The ad-fraud botnet, dubbed Chameleon, mimics website visitor traits, like clicking or rolling a mouse over display ads. It is the first, to hit online display advertising, and requires “a surprising level [of] sophistication,” according to fraud analytics firm Spider.io.
“Spider.io has been tracking anomalous behaviour associated with Chameleon botnet since December, 2012, and in February of this year the extent of the Chameleon botnet’s principal web-browsing activity was established,” an advisory by spider.io explains.
Spider.io say that with the help of display ad exchanges and demand-side platforms, has identified “deviant consumption,” which accounted for 9 billion fraudulent display ads served a month.

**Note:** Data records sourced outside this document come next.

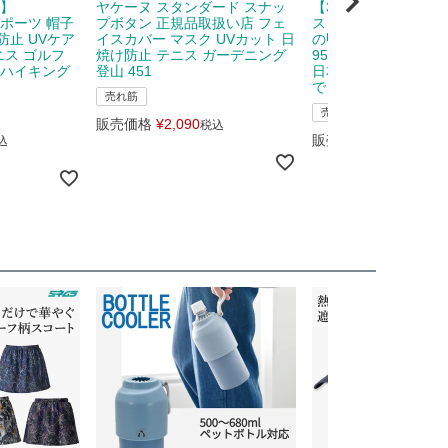
F】
ヤケーヌ スタンダード スナッ
【3点ゴムでズレにく
スポーツ 帽子
プボタン 正規品取扱い店 フェ
ス ハンドカバー レデ
防止 UVケア
イスカバー マスク UVカット 日
の甲 日焼け防止 UV
ニス ゴルフ
焼け防止 テニス ガーデニング
95％ ハンドガード 
 ハイキング
登山 451
日本製 ゴルフ 指先 
で 278
売れ筋
売れ筋
販売価格
¥
2,090
税込
販売価格
¥
1,680
込
税込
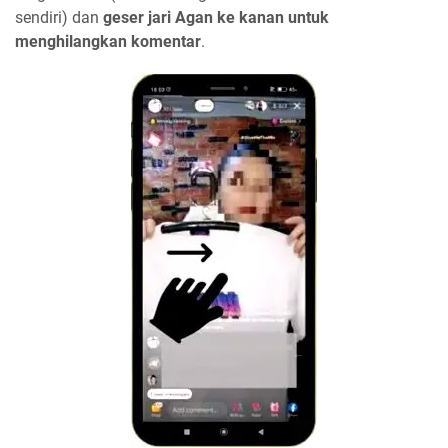
sendiri) dan
geser jari Agan ke kanan untuk
menghilangkan komentar
.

So far, more than 120,000 host machines have been identified — 95 percent of which come from residential IP addresses in the U.S.
“The bots visit the same set of websites, with little variation,” the firm said. “The bots generate uniformly random click co-ordinates across ad impressions and the bots also generate randomized mouse traces.”
Chameleon is relatively unstable, though. The botnet subjects its host machines to a heavy load, crashing and restarting regularly, and possibly signaling to users that something is wrong.
This recent botnet discovery comes after last month’s Microsoft and Symantec takedown of the Bamital botnet, which also cost online advertisers millions of dollars, according to Spider.io.